La Corte europea dei diritti dell’uomo ha giudicato l’Italia colpevole di aver violato il diritto alla vita familiare e privata di una bambina.

Per i giudici alla piccola, nata nel 2019 in Ucraina con il ricorso alla maternità surrogata, è stato impedito il riconoscimento legale del rapporto di filiazione con il padre biologico, rendendola un'apolide.

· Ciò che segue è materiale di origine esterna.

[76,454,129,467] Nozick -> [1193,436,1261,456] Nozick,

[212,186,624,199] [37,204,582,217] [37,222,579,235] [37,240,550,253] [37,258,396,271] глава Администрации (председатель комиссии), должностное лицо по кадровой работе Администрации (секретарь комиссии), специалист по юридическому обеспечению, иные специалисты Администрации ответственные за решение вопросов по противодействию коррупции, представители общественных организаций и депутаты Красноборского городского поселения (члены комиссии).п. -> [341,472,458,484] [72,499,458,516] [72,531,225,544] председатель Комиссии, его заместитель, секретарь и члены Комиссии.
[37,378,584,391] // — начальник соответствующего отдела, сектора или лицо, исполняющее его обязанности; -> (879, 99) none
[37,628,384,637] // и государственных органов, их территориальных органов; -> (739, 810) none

La Corte ha inoltre stabilito che le autorità italiane dovranno versare alla bimba 15mila euro per danni morali e 9.536 per le spese legali sostenute dal padre biologico e dalla madre intenzionale.

Il caso è stato portato all’attenzione di Strasburgo nel 2021 dal padre e dalla madre, entrambi cittadini italiani, ma nella sentenza non ne vengono indicate le generalità.

Il ricorso è arrivato dopo che i due si sono visti rifiutare ripetutamente dagli uffici dell'anagrafe e dai tribunali italiani il riconoscimento legale del legame con la piccola. Nel documento si specifica che "il rifiuto delle autorità nazionali di riconoscere il padre biologico e la madre intenzionale come suoi genitori, da un lato, e il fatto che non avesse la cittadinanza, dall'altro, la ponevano in uno stato di grande incertezza giuridica".

La bambina, afferma l'avvocato della coppia, Giorgio Muccio, non ha documenti d'identità, né tessera sanitaria, o accesso alla sanità e istruzione pubblica. Nella sentenza la Corte di Strasburgo riconosce che la piccola, che ha 4 anni, "è stata tenuta fin dalla nascita in uno stato di prolungata incertezza sulla sua identità personale", e conclude che "i tribunali italiani hanno fallito nell'adempiere all'obbligo di prendere una decisione rapida per stabilire il rapporto giuridico della bimba con il padre biologico".